Definition and meaning of Boudouard Carbon in chemistry.

Boudouard carbon is the finely divided, solid elemental carbon deposited by the Boudouard reaction, the reversible disproportionation of carbon monoxide into carbon dioxide and carbon (2 CO ⇌ CO2 + C).

In more detail

Thermodynamics favors carbon deposition (the forward, exothermic direction) at lower temperatures, roughly below 700°C, while the reverse endothermic reaction (carbon gasification by CO2) dominates at higher temperatures, as in a blast furnace. The forward reaction is slow without a catalyst, but transition metals such as iron, nickel, and cobalt catalyze it strongly, so carbon precipitates as fine particles, filaments, or whiskers on metal surfaces. This deposition drives coking (catalyst deactivation by carbon buildup) and metal dusting, a severe pitting corrosion in which carbon nucleates within the metal lattice and disintegrates it into dust.

Key facts

Reaction2 CO(g) ⇌ CO2(g) + C(s)
Named afterOctave Boudouard (1905)
Carbon-favoring rangeBelow ~700°C (catalyzed by Fe, Ni, Co)
FieldPhysical Chemistry
Example

In steam-methane-reforming and syngas plants, iron- and nickel-based alloy tubes carrying CO-rich process gas at 400-700°C can suffer metal dusting: Boudouard carbon deposits catalytically at grain boundaries, weakening the alloy until it crumbles into fine metal and graphite dust.
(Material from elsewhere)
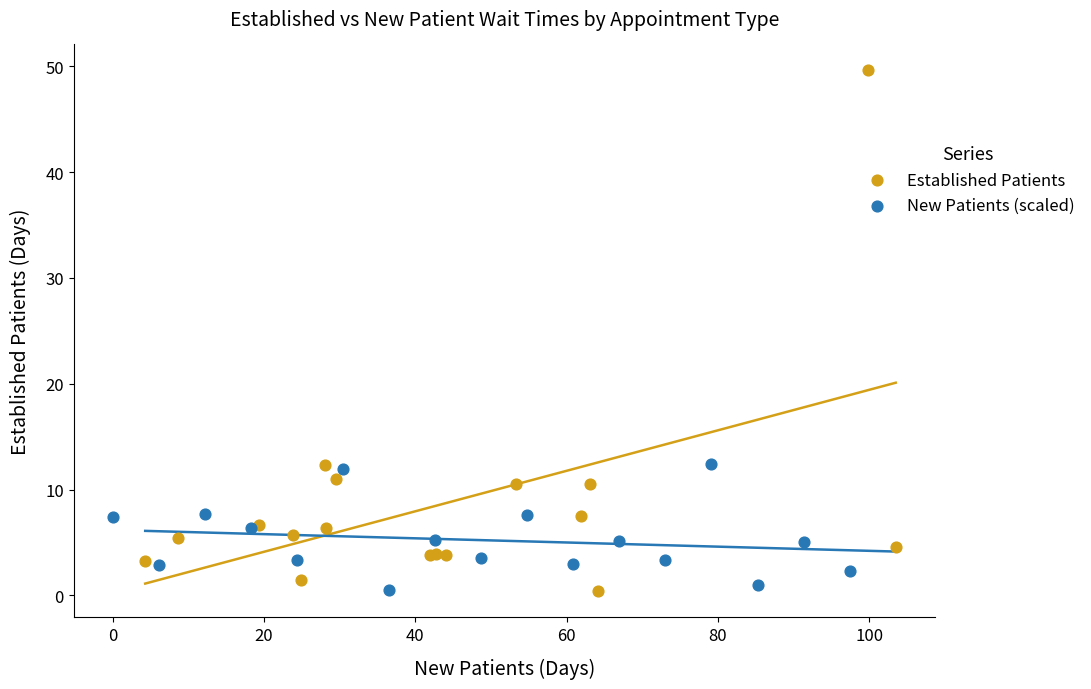

Which series reaches the maximum Y coordinate?

Established Patients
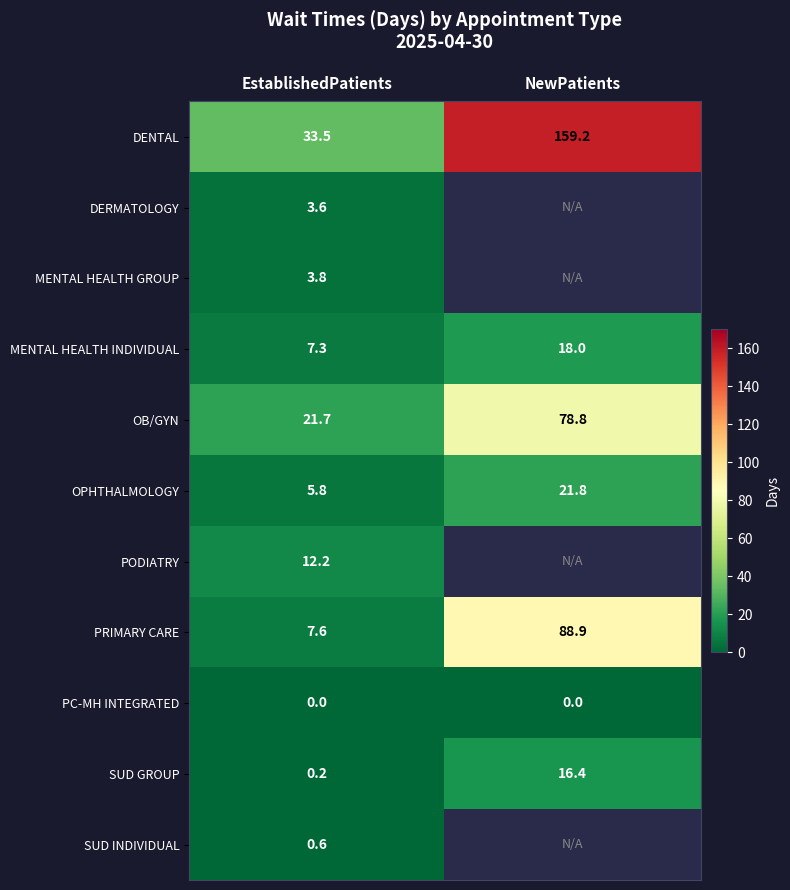

Rank the categories by SUD GROUP value from lowest to highest.

EstablishedPatients, NewPatients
Frequently asked questions

Why does Boudouard carbon form specifically on metal surfaces?

Transition metals like iron, nickel, and cobalt catalyze CO disproportionation and allow carbon atoms to dissolve into the metal lattice before precipitating as graphitic carbon, which is why deposition and metal dusting concentrate on metal equipment rather than occurring uniformly in the gas phase.

Is Boudouard carbon formation exothermic or endothermic?

The carbon-forming direction, 2 CO to CO2 + C, is exothermic and favored at lower temperature; the reverse reaction, carbon gasification by CO2 (the Boudouard reaction run in reverse), is endothermic and favored at high temperature, which is why blast furnaces consume rather than deposit carbon.